One last complaint though: why the hell does everyone love Amarok. It’s feature-rich, sure, but it looks and behaves like an absolute dog. Want to go randomly through your music collection? You don’t want collection, you want a playlist. The play/pause/forward controls? Tiny and relegated to the middle of the bottom edge. Have the designers never heard of Fitt’s Law? Though I used to be a big proponent of WinAmp, I prefer iTunes now and nothing on Linux comes close.

600

This is, according to WordPress, the 600th post I’ve made since I started Solitude way back in January 2003. A lot of time has passed, lot of changes, and lot of silly things said (as well as the odd gem). I did consider going back through the entire archive and pointing out all the places I disagree with myself, but I figure that could take a while.

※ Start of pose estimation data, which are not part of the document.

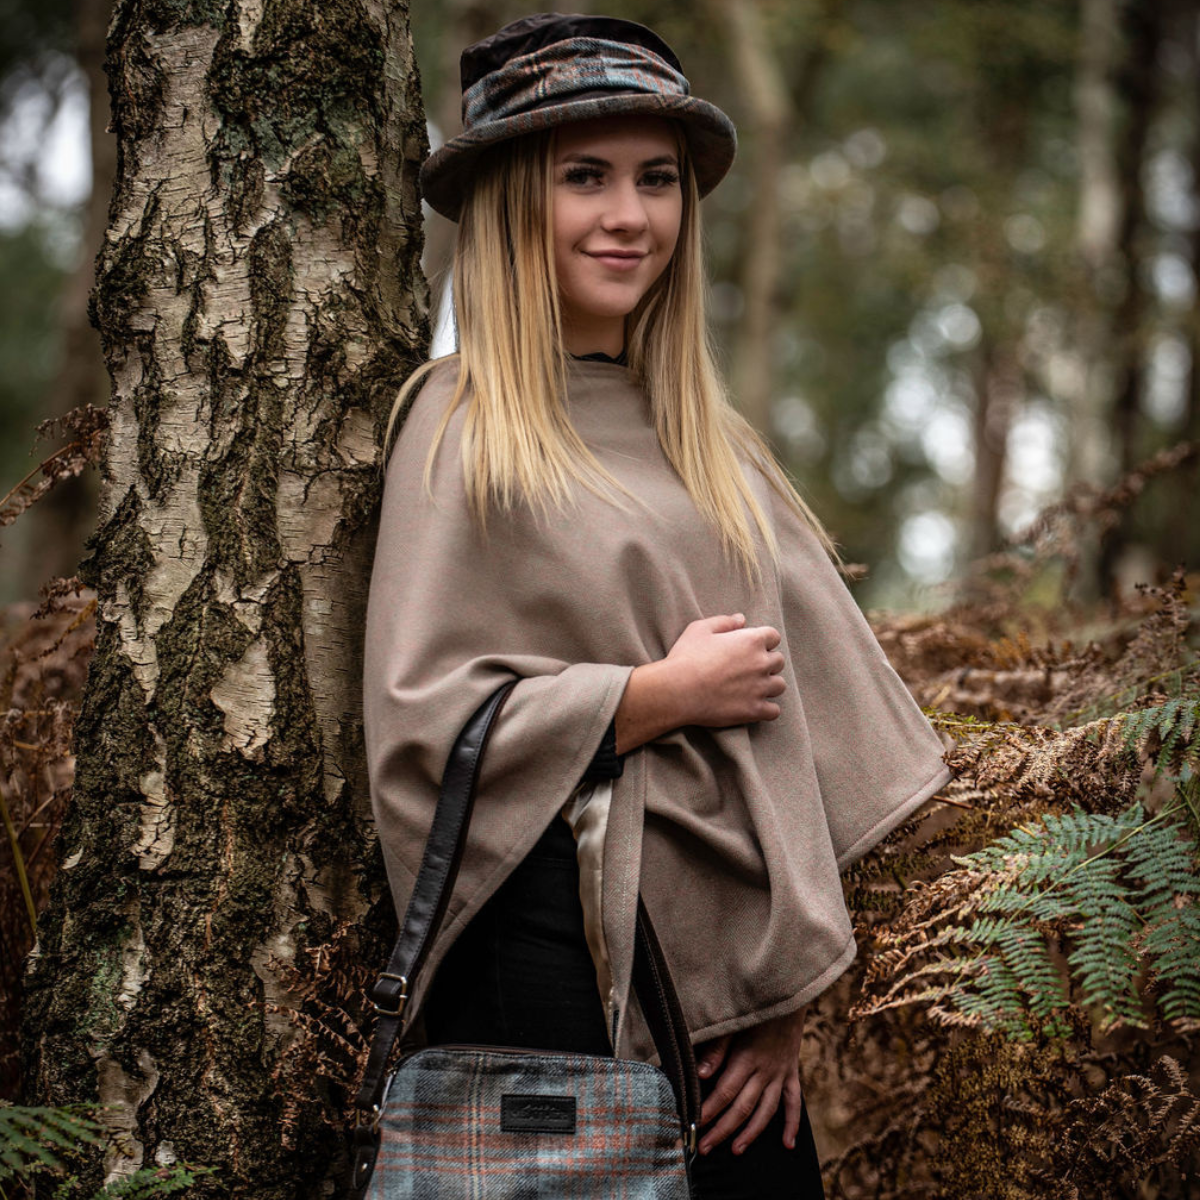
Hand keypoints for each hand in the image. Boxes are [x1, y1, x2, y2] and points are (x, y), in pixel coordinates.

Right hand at [663, 614, 785, 728]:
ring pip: (779, 685)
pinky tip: (753, 706)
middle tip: (748, 668)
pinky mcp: (754, 710)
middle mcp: (761, 663)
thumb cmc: (686, 657)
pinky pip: (774, 711)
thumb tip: (741, 619)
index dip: (762, 641)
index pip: (773, 636)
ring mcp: (760, 688)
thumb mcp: (699, 629)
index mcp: (751, 641)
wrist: (677, 691)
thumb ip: (724, 622)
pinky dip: (767, 709)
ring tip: (753, 688)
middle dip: (766, 663)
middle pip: (778, 661)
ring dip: (769, 685)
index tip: (750, 647)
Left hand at [694, 1005, 807, 1155]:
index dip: (709, 1111)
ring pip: (766, 1111)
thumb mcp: (733, 1022)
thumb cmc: (754, 1006)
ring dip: (751, 1133)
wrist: (788, 993)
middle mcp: (765, 1070)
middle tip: (706, 1148)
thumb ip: (717, 1049)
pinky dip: (792, 1124)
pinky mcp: (792, 1072)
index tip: (694, 1125)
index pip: (725, 1092)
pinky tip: (788, 1144)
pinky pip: (794, 1102)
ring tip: (736, 1150)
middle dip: (723, 1130)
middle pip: (742, 1107)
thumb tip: (701, 1074)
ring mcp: (781, 1074)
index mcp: (747, 1057)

No grand promises about posting more, or better, or anything like that; just a marker to say we’re still going.

WordPress

Things have been quiet here for the last few months for a number of reasons: moving flat, getting internet back, changing jobs (within the same company), and a bunch of other reasons (some of which I’ll be mentioning soon).

One of the big reasons for a slowdown in the number of posts is that I’ve been unhappy with my current content management system, Finetto, for quite some time. It was designed with a fairly limited amount of functionality in mind, primarily to help out a friend who needed a CMS quickly. It was also one of the first big PHP projects I had undertaken, before I really understood the language, and while I was still quite fresh to real programming (I have been programming since I was about 8 but not in a consistent and structured way). The design quickly became messy as more features were required. I could go back and rewrite the whole thing, with some interesting ideas, or I could just enhance an existing product.

In the last month or so, I’ve taken the time to pull data out of the old CMS and migrate it to everyone’s favourite CMS, WordPress. I’ve been talking about doing this for a while, and one of my long stated goals for any such transition is that it would be functionally seamless for end users. Since I actually switched a few weeks ago and no-one seems to have noticed, I’ll call that one a success. As an aside, the recent feed problems were not related to the WP switch.

The switch itself was pretty painless. WP is easy to set-up, the design I used on the old CMS was easy enough to convert (using standards-based design helps), and the data was easy enough to migrate on the WP side. The only trick was actually pulling the data out of the old CMS. While it’s file-system based storage was exceptionally quick, it wasn’t the easiest to manipulate.

Expect some WP plugins to appear soon.